• _Extracted page text_

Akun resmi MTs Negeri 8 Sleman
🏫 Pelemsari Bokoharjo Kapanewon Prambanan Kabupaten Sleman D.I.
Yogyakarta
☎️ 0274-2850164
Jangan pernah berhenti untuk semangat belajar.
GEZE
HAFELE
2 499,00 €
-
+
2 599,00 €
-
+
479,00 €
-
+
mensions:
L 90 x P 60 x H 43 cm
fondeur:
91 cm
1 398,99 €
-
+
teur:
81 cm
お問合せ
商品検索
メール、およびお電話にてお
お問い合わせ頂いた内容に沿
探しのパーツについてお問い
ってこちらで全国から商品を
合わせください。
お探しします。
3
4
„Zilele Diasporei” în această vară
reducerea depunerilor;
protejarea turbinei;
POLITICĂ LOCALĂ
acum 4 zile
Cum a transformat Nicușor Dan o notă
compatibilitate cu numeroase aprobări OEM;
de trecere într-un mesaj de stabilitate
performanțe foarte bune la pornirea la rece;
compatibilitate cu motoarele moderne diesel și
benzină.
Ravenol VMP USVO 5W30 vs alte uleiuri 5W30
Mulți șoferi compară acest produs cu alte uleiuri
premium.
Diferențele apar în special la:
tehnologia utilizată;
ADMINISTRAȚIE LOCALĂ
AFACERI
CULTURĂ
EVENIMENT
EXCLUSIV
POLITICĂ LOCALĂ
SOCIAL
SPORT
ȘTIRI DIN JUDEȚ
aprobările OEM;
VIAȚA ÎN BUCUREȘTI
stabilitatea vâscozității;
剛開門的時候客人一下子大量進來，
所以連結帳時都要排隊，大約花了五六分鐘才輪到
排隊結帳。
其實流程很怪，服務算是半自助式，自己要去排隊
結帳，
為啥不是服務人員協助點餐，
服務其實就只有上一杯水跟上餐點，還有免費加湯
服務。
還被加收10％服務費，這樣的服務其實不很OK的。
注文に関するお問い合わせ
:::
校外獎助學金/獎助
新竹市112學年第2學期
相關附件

• _Problem_
Could you reproduce every line of the listing above character for character, in the same order?

• _Answer to this task_
Akun resmi MTs Negeri 8 Sleman
🏫 Pelemsari Bokoharjo Kapanewon Prambanan Kabupaten Sleman D.I.
Yogyakarta
☎️ 0274-2850164
Jangan pernah berhenti untuk semangat belajar.
GEZE
HAFELE
2 499,00 €
-
+
2 599,00 €
-
+
479,00 €
-
+
mensions:
L 90 x P 60 x H 43 cm
fondeur:
91 cm
1 398,99 €
-
+
teur:
81 cm
お問合せ
商品検索
メール、およびお電話にてお
お問い合わせ頂いた内容に沿
探しのパーツについてお問い
ってこちらで全国から商品を
合わせください。
お探しします。
3
4
„Zilele Diasporei” în această vară
reducerea depunerilor;
protejarea turbinei;
POLITICĂ LOCALĂ
acum 4 zile
Cum a transformat Nicușor Dan o notă
compatibilitate cu numeroase aprobări OEM;
de trecere într-un mesaj de stabilitate
performanțe foarte bune la pornirea la rece;
compatibilitate cu motoarele moderne diesel și
benzină.
Ravenol VMP USVO 5W30 vs alte uleiuri 5W30
Mulți șoferi compară acest produs cu alte uleiuri
premium.
Diferențele apar în special la:
tehnologia utilizată;
ADMINISTRAȚIE LOCALĂ
AFACERI
CULTURĂ
EVENIMENT
EXCLUSIV
POLITICĂ LOCALĂ
SOCIAL
SPORT
ȘTIRI DIN JUDEȚ
aprobările OEM;
VIAȚA ÎN BUCUREȘTI
stabilitatea vâscozității;
剛開門的時候客人一下子大量進來，
所以連結帳時都要排隊，大約花了五六分鐘才輪到
排隊結帳。
其實流程很怪，服務算是半自助式，自己要去排隊
結帳，
為啥不是服務人員協助點餐，
服務其實就只有上一杯水跟上餐點，還有免費加湯
服務。
還被加收10％服務費，這樣的服務其實不很OK的。
注文に関するお問い合わせ
:::
校外獎助學金/獎助
新竹市112學年第2學期
相關附件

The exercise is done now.